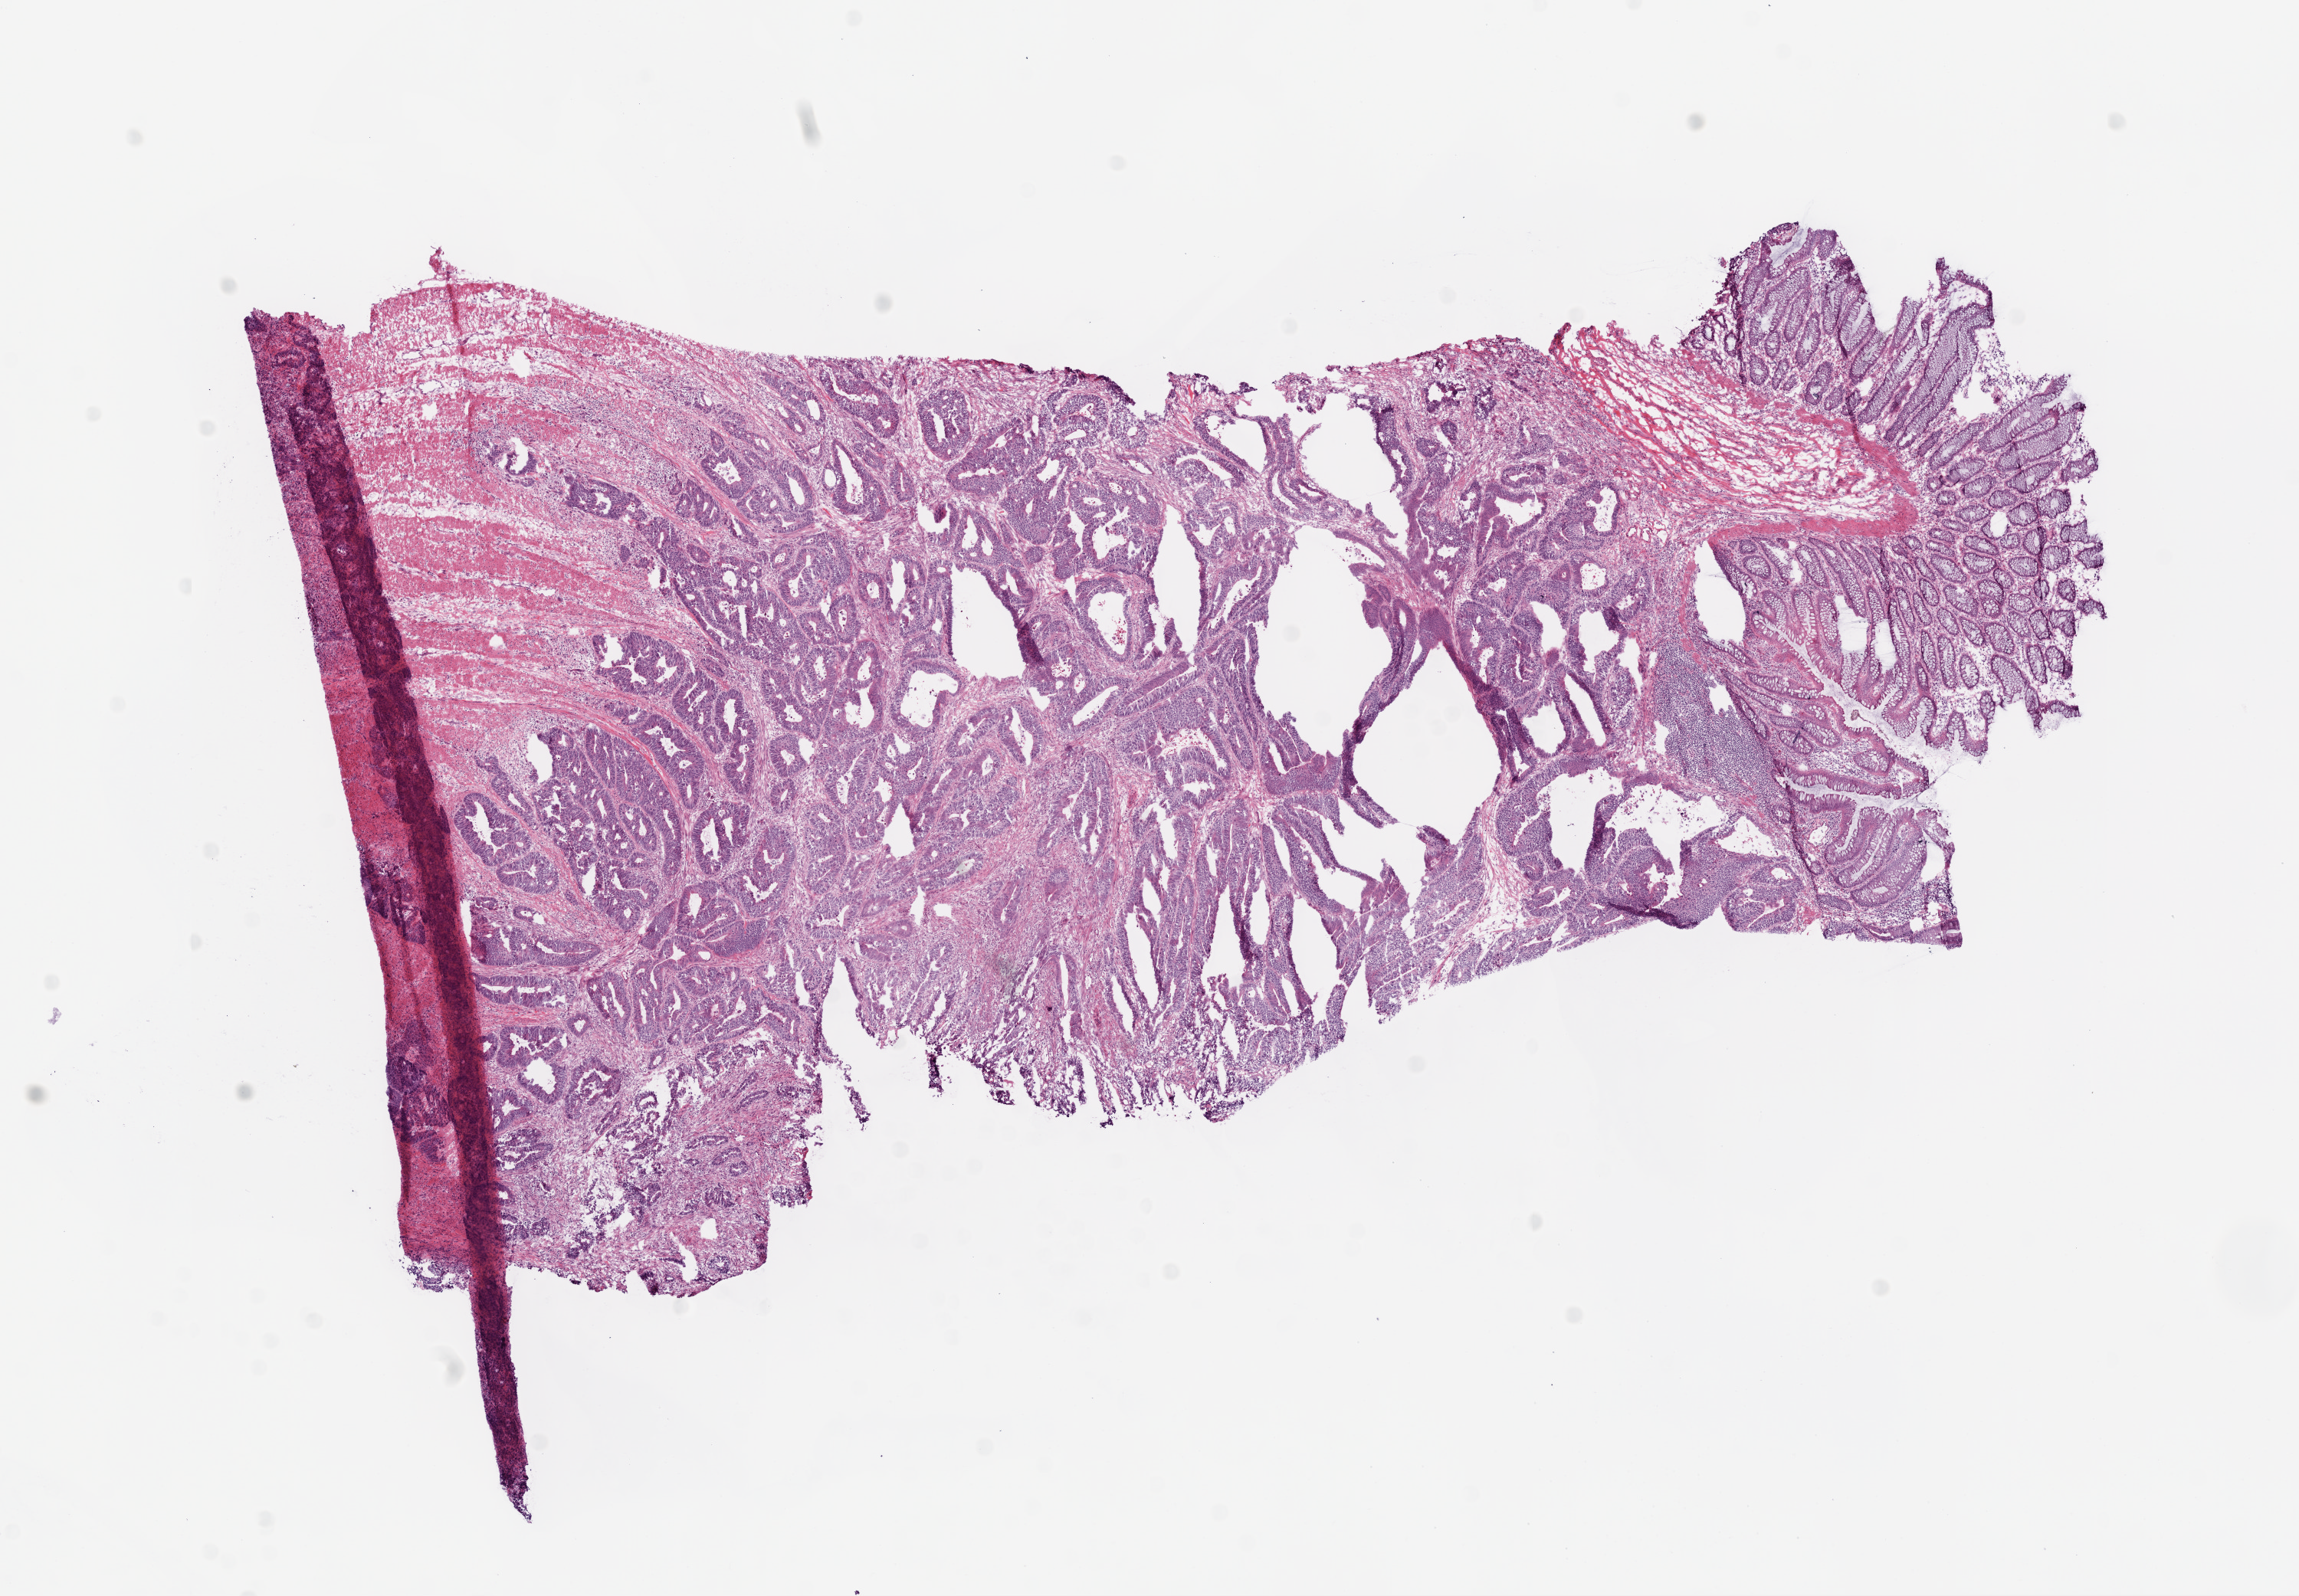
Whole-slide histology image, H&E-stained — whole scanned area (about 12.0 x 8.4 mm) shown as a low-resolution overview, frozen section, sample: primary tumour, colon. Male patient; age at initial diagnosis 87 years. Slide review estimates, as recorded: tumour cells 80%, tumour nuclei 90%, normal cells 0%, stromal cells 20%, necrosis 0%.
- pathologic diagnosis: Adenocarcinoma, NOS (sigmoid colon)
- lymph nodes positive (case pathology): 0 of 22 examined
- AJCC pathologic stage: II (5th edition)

**What you are asked to do:** Everything from the line holding "- pathologic diagnosis: Adenocarcinoma, NOS" through the final line of the material must be given again exactly, and nothing outside that stretch.

**Task answer:**
- pathologic diagnosis: Adenocarcinoma, NOS (sigmoid colon)
- lymph nodes positive (case pathology): 0 of 22 examined
- AJCC pathologic stage: II (5th edition)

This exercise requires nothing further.